Après plus d’une année d’activité, l’opposition veut se confronter à la réalité. L’instance de  coordination de suivi de l’opposition, réunie hier à Alger, entend organiser, le 24 février prochain, des marches publiques dans plusieurs villes du pays pour dénoncer notamment l’exploitation du gaz de schiste par les autorités.

Dans un communiqué rendu public, l’ICSO (l’Instance de concertation et de suivi de l’opposition) indique que l’opposition maintient sa demande de réunir ses rangs et de pouvoir se réunir. Elle dénonce également les décisions « irréfléchies » des autorités. C’est le cas notamment de l’exploitation du gaz de schiste.

Challenge

Cette décision constitue un vrai défi pour une opposition qui se réunit, jusque-là, uniquement, dans des salles fermées. Car, sortir dans la rue est un vrai challenge pour des partis qui ne connaissent pas forcément leur poids dans la société.

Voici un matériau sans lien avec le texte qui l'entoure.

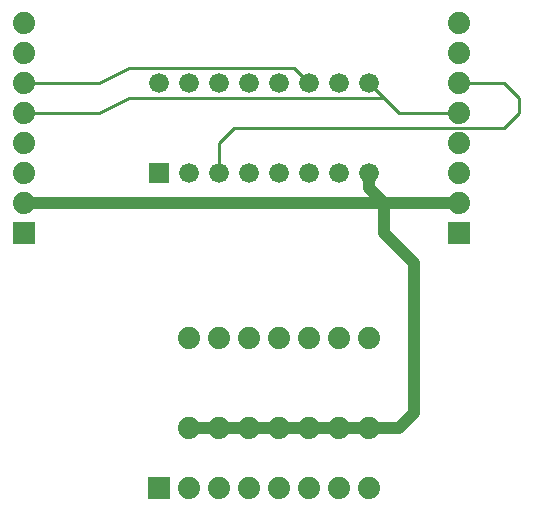
<source format=gbl>
G75*
G70*
%OFA0B0*%
%FSLAX24Y24*%
%IPPOS*%
%LPD*%
%AMOC8*
5,1,8,0,0,1.08239X$1,22.5*
%
%ADD10R,0.0660X0.0660*%
%ADD11C,0.0660*%
%ADD12C,0.0740*%
%ADD13R,0.0740X0.0740*%
%ADD14C,0.0400*%
%ADD15C,0.0100*%
D10*
X009601Y013101D03*
D11*
X010601Y013101D03*
X011601Y013101D03*
X012601Y013101D03*
X013601Y013101D03*
X014601Y013101D03*
X015601Y013101D03*
X016601Y013101D03*
X016601Y016101D03*
X015601Y016101D03*
X014601Y016101D03*
X013601Y016101D03*
X012601Y016101D03*
X011601Y016101D03*
X010601Y016101D03*
X009601Y016101D03*
D12*
X005101Y016101D03*
X005101Y015101D03*
X005101Y014101D03*
X005101Y013101D03*
X005101Y012101D03*
X010601Y007601D03*
X011601Y007601D03*
X012601Y007601D03*
X013601Y007601D03*
X014601Y007601D03*
X015601Y007601D03*
X016601Y007601D03*
X016601Y004601D03*
X015601Y004601D03*
X014601Y004601D03*
X013601Y004601D03*
X012601Y004601D03*
X011601Y004601D03*
X010601Y004601D03*
X010601Y002601D03*
X011601Y002601D03*
X012601Y002601D03*
X013601Y002601D03*
X014601Y002601D03*
X015601Y002601D03*
X016601Y002601D03*
X019601Y012101D03*
X019601Y013101D03*
X019601Y014101D03*
X019601Y015101D03*
X019601Y016101D03*
X019601Y017101D03*
X019601Y018101D03*
X005101Y018101D03*
X005101Y017101D03*
D13*
X009601Y002601D03*
X005101Y011101D03*
X019601Y011101D03*
D14*
X019601Y012101D02*
X017101Y012101D01*
X017101Y011101D01*
X018101Y010101D01*
X018101Y005101D01*
X017601Y004601D01*
X016601Y004601D01*
X015601Y004601D01*
X014601Y004601D01*
X013601Y004601D01*
X012601Y004601D01*
X011601Y004601D01*
X010601Y004601D01*
X005101Y012101D02*
X017101Y012101D01*
X016601Y012601D01*
X016601Y013101D01*
D15*
X017601Y015101D02*
X019601Y015101D01*
X019601Y016101D02*
X021101Y016101D01*
X021601Y015601D01*
X021601Y015101D01*
X021101Y014601D01*
X012101Y014601D01*
X011601Y014101D01*
X011601Y013101D01*
X008601Y015601D02*
X007601Y015101D01*
X005101Y015101D01*
X005101Y016101D02*
X007601Y016101D01*
X008601Y016601D01*
X014101Y016601D01*
X014601Y016101D01*
X016601Y016101D02*
X017101Y015601D01*
X008601Y015601D01*
X017101Y015601D02*
X017601Y015101D01*
M02*

</source>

Plus que cela, l’opposition a choisi la date symbolique de 24 février, qui renvoie notamment la nationalisation des hydrocarbures en 1974, pour organiser leur activité. Il reste maintenant à savoir si les autorités vont autoriser ces manifestations, notamment dans la capitale où les manifestations restent toujours interdites malgré une levée officielle de l’Etat d’urgences en 2011.

A rappeler que l’Instance de concertation et de suivi de l’opposition regroupe, en plus de la CNLTD (Coordination nationale pour les libertés et une transition démocratique) les partis de l’opposition qui entourent Ali Benflis.